In general relativity, Regge calculus is a formalism for producing simplicial approximations of spacetimes that are solutions to the Einstein field equation.  The calculus was introduced by the Italian theoretician Tullio Regge in 1961.

Overview
The starting point for Regge's work is the fact that every four dimensional time orientable Lorentzian manifold admits a triangulation into simplices.  Furthermore, the spacetime curvature can be expressed in terms of deficit angles associated with 2-faces where arrangements of 4-simplices meet.  These 2-faces play the same role as the vertices where arrangements of triangles meet in a triangulation of a 2-manifold, which is easier to visualize.  Here a vertex with a positive angular deficit represents a concentration of positive Gaussian curvature, whereas a vertex with a negative angular deficit represents a concentration of negative Gaussian curvature.

The deficit angles can be computed directly from the various edge lengths in the triangulation, which is equivalent to saying that the Riemann curvature tensor can be computed from the metric tensor of a Lorentzian manifold.  Regge showed that the vacuum field equations can be reformulated as a restriction on these deficit angles.  He then showed how this can be applied to evolve an initial spacelike hyperslice according to the vacuum field equation.

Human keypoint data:
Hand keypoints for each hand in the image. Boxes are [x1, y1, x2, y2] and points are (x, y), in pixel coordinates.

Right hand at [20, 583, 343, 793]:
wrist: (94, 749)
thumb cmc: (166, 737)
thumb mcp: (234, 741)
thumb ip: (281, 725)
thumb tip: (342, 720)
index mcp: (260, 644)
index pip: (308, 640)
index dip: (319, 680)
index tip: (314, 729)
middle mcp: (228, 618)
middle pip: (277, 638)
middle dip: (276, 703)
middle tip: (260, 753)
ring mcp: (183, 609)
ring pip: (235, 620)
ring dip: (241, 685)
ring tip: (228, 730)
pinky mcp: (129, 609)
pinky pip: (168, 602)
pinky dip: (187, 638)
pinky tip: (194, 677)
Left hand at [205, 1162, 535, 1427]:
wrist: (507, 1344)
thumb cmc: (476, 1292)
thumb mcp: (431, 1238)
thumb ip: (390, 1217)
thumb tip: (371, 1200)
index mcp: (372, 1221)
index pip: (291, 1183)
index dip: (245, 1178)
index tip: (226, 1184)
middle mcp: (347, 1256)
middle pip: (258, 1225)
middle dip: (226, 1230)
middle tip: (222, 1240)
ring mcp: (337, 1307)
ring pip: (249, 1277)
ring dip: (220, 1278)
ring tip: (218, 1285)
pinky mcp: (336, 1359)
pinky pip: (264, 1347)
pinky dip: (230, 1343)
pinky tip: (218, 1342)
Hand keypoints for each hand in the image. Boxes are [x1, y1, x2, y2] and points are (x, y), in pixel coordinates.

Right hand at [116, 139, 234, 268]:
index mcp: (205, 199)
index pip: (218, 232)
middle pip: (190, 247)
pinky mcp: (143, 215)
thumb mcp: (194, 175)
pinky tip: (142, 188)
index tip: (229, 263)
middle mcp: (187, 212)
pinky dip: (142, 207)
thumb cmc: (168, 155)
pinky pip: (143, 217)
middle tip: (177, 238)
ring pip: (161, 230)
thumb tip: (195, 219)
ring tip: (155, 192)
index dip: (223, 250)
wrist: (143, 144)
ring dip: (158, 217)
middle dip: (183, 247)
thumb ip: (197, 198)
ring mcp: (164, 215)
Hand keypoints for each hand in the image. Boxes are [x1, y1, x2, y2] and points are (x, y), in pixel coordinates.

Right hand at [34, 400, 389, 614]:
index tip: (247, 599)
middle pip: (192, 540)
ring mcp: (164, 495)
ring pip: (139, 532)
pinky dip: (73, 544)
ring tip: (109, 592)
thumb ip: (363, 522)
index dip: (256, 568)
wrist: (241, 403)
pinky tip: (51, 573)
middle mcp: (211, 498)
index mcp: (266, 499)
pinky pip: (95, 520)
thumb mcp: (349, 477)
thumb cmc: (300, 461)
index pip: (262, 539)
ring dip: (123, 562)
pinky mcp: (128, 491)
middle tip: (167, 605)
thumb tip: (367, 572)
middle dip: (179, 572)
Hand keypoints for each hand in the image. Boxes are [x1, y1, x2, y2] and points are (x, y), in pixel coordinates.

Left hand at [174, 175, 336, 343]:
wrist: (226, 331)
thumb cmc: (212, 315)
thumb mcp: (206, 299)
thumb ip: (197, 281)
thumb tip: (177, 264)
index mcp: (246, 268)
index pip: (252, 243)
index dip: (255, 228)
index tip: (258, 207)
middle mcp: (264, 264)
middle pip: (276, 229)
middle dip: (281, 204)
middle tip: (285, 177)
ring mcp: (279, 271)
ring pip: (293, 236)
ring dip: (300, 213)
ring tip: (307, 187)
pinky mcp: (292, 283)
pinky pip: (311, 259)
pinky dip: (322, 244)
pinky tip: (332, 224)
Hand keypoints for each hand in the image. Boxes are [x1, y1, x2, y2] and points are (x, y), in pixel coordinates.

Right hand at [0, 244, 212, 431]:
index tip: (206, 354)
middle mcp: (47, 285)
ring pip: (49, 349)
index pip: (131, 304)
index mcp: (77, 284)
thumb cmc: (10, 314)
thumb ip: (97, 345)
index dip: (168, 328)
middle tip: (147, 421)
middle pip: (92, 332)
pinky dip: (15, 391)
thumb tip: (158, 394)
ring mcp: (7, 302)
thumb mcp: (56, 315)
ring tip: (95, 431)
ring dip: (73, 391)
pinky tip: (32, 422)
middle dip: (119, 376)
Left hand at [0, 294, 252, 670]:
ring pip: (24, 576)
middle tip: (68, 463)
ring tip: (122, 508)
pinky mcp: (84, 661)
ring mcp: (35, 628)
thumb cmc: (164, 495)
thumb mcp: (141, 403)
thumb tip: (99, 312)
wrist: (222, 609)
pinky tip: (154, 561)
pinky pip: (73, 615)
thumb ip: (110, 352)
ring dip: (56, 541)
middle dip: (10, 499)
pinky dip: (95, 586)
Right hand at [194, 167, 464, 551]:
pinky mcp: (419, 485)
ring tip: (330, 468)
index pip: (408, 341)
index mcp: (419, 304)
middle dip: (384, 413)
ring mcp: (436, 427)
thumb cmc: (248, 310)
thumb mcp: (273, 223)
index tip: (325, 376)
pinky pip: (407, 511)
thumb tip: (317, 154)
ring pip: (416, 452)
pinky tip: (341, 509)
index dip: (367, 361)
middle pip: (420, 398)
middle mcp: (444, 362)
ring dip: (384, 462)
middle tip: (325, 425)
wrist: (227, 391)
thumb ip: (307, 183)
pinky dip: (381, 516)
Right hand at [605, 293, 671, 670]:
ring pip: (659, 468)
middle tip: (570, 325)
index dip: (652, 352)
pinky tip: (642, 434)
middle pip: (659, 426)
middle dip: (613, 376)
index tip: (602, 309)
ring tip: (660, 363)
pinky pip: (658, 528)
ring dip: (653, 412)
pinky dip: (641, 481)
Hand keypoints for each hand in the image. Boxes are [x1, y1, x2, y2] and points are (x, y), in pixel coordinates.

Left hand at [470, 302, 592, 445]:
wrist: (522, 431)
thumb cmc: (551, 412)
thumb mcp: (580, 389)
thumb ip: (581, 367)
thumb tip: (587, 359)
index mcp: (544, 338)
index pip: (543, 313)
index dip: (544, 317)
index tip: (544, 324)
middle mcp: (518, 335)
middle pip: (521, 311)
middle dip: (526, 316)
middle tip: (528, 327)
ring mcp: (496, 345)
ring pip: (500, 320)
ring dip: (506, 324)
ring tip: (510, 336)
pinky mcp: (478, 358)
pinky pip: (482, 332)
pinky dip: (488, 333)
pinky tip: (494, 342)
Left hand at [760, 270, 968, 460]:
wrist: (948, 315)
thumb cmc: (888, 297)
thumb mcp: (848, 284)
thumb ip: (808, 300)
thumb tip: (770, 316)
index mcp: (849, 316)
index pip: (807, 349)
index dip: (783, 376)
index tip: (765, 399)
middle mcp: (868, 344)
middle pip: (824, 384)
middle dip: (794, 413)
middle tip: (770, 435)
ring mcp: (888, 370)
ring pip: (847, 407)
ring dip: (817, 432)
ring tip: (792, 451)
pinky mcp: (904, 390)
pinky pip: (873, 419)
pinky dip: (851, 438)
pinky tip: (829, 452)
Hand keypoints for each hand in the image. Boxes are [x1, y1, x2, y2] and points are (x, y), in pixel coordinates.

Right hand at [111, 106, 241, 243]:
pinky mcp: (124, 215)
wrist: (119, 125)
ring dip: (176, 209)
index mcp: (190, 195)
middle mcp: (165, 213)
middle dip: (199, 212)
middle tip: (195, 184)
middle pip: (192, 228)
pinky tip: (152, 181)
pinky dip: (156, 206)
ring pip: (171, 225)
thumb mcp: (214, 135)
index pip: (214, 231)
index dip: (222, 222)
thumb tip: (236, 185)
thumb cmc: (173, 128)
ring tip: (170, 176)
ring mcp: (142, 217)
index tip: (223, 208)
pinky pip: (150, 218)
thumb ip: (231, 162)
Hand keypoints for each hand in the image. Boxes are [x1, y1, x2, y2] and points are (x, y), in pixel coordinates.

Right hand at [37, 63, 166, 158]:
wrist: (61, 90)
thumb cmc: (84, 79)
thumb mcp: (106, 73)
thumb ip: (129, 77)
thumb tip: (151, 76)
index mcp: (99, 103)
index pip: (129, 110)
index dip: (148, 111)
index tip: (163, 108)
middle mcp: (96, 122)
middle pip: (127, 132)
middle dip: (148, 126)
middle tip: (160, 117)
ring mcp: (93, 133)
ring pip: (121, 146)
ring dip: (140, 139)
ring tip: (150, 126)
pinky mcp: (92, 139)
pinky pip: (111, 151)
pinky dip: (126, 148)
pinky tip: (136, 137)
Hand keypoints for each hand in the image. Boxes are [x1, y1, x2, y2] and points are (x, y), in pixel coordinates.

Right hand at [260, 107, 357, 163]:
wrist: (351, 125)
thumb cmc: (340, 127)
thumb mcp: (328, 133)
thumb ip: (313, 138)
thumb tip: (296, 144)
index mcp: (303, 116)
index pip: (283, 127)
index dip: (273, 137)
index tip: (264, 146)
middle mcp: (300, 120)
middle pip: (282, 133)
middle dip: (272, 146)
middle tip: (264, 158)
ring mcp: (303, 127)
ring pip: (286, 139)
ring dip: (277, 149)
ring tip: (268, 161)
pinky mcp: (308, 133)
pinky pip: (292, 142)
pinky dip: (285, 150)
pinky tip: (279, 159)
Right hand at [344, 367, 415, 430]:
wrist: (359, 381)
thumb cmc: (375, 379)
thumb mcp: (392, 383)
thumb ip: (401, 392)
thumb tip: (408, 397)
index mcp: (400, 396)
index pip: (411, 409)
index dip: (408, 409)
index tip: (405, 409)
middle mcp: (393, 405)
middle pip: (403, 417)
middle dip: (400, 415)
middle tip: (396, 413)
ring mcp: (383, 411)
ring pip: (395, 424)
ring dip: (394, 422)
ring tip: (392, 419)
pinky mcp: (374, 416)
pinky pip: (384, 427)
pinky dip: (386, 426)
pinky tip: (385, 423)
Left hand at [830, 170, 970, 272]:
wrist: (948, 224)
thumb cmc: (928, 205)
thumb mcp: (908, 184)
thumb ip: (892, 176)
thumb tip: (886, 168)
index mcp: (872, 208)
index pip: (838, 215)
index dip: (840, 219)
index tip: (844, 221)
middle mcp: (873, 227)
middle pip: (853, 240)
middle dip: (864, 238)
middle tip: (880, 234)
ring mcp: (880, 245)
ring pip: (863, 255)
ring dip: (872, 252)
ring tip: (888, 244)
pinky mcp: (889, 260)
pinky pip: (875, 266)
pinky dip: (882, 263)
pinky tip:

▶ _Exercise description_:
Retype the passage of the Regge calculus text starting with "In general relativity, Regge" and going on through "Regge in 1961.".

▶ _Solution to this task_:
In general relativity, Regge calculus is a formalism for producing simplicial approximations of spacetimes that are solutions to the Einstein field equation.  The calculus was introduced by the Italian theoretician Tullio Regge in 1961.